01Why streaming
Sequential calls cap out at a few thousand URLs per hour per connection. Batch jobs introduce minutes of round-trip latency before you see the first row. The Stream API splits the difference — you stay in one HTTP request but get parallelism, ordering-free delivery, and live progress.
Use Stream API when
You have 100 – 10,000 URLs to fetch, you want results to start landing in your code within seconds, and your process can stay up for the duration.
Use Jobs API when
You have 10,000 + URLs, results don't need to be live (overnight is fine), or your code can't hold a long connection (e.g. serverless with 60-second timeouts).
02Protocol
The Stream API is a single long-lived HTTP POST. The request body is a JSON payload describing the batch and per-URL overrides; the response body is a text/event-stream emitting one event per completed scrape.
Compared to WebSockets, SSE is firewall-friendly, survives most proxies unchanged, and auto-reconnects in browsers. Compared to long-polling, SSE delivers events the instant they're produced server-side — no polling interval to tune.
03Opening a stream
import { Hypedata } from "@hypedata/sdk"; const hd = new Hypedata(); const stream = hd.stream({ urls: urlList, // up to 10,000 strings or objects render: true, proxy_type: "residential", country: "us", concurrency: 16, // 1..100 extract: { name: "string", price: "number" } }); for await (const ev of stream) { switch (ev.type) { case "page": await save(ev.data); break; case "error": console.warn(ev.url, ev.code); break; case "progress": console.log(`${ev.done}/${ev.total}`); break; case "end": console.log("done"); break; } }
async with hd.stream( urls=url_list, render=True, proxy_type="residential", country="us", concurrency=16, extract={"name": "string", "price": "number"}, ) as stream: async for ev in stream: if ev.type == "page": await save(ev.data) elif ev.type == "error": log.warning("failed", url=ev.url, code=ev.code)

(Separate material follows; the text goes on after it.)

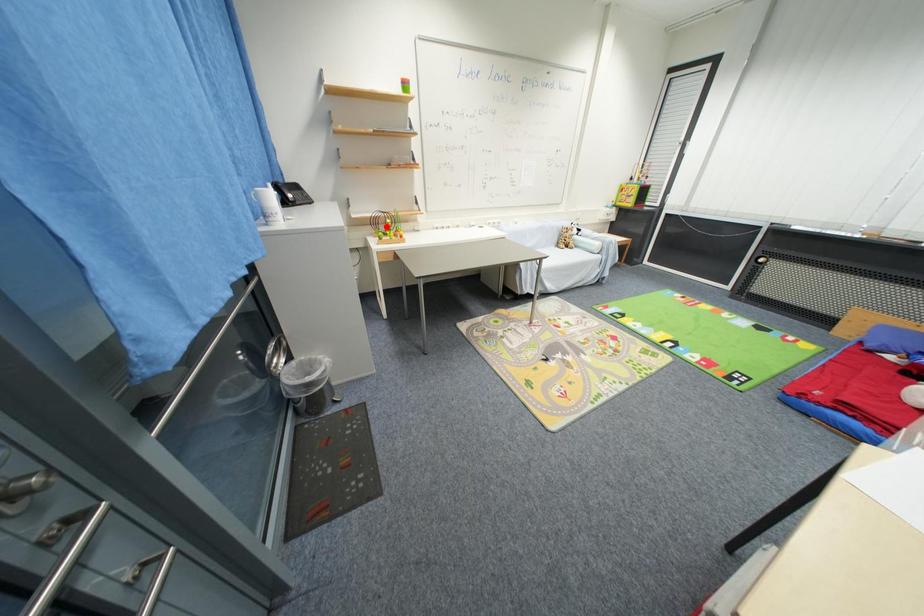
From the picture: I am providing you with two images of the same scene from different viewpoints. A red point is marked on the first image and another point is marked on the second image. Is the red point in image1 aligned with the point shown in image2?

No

curl -N -X POST https://api.hypedata.io/v1/stream \ -H "Authorization: Bearer $HYPEDATA_API_KEY" \ -H "Content-Type: application/json" \ -H "Accept: text/event-stream" \ --data-binary @batch.json
04Event types
The server emits one of five event types per chunk. The event: line on the wire matches the type field in SDK objects.
page
One successful fetch. Payload is the same envelope as /v1/scrape.
event: page
id: 0042
data: {"url":"https://…","http_status":200,"data":{"name":"Alpha","price":219},"meta":{...}}error
A URL that exhausted retries. Includes code, http_status (if any), and the original url.
progress
Emitted every 250 ms or every 50 URLs (whichever comes first). Contains done, errored, queued, total, and credits_used.
warning
Non-fatal advisories, e.g. {"code":"low_credits","balance":1234}. Won't terminate the stream.
end
Final event. The connection closes immediately after. Includes summary counts and trace_id.
05Backpressure
If your consumer pauses reading the SSE stream (TCP-level), Hypedata pauses scheduling new fetches against the upstream once the in-flight buffer fills. This means a slow database, a paused debugger, or a flaky downstream API will gracefully throttle the pipeline rather than burn credits.

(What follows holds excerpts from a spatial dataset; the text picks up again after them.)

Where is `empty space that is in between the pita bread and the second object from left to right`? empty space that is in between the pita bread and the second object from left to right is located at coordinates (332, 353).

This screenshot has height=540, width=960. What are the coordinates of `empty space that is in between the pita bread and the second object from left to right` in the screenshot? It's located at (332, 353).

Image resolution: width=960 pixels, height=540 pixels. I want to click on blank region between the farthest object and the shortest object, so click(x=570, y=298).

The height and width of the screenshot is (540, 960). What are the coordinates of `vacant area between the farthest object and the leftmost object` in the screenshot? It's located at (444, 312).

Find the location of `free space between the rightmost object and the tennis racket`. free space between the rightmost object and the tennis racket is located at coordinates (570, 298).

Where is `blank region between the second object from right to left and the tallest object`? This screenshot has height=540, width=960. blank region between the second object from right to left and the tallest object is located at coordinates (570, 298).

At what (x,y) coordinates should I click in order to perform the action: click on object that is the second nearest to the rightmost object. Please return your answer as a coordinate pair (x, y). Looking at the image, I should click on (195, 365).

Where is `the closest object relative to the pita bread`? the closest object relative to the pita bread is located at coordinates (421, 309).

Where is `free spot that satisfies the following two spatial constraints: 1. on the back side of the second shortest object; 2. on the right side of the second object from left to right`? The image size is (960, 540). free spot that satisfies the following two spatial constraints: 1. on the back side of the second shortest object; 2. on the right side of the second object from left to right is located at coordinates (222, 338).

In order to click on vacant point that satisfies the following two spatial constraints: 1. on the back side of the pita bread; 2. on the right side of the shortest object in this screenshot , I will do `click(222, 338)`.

Use concurrency to cap parallelism per stream — your plan also has a global ceiling enumerated on Rate limits.
06Resuming a dropped stream
SSE includes a built-in resume mechanism. When a connection drops, reconnect with the Last-Event-ID header set to the highest id: you received. Hypedata will skip URLs you've already been told about and continue.
curl -N -X POST https://api.hypedata.io/v1/stream/$STREAM_ID \ -H "Authorization: Bearer $HYPEDATA_API_KEY" \ -H "Last-Event-ID: 4271"
Streams remain resumable for 15 minutes after disconnect. After that, completed-but-undelivered results are still retrievable from the dashboard or via the Jobs API using the stream's job_id.
07SDK helpers
All official SDKs expose an async iterator over events. Node and Python additionally include collect() helpers that buffer the entire stream into an array — useful for small batches where you'd rather treat the call as synchronous.
// Node — collect into an array const results = await hd.stream({ urls, render: true }).collect();
08Limits
- URLs per stream: 10,000.
- Concurrent connections per workspace: Free 2 · Pro 8 · Scale 32 · Enterprise unlimited.
- Concurrency per stream: 100.
- Max wall time: 6 hours.
- Max payload size per event: 25 MB (same as Scrape API).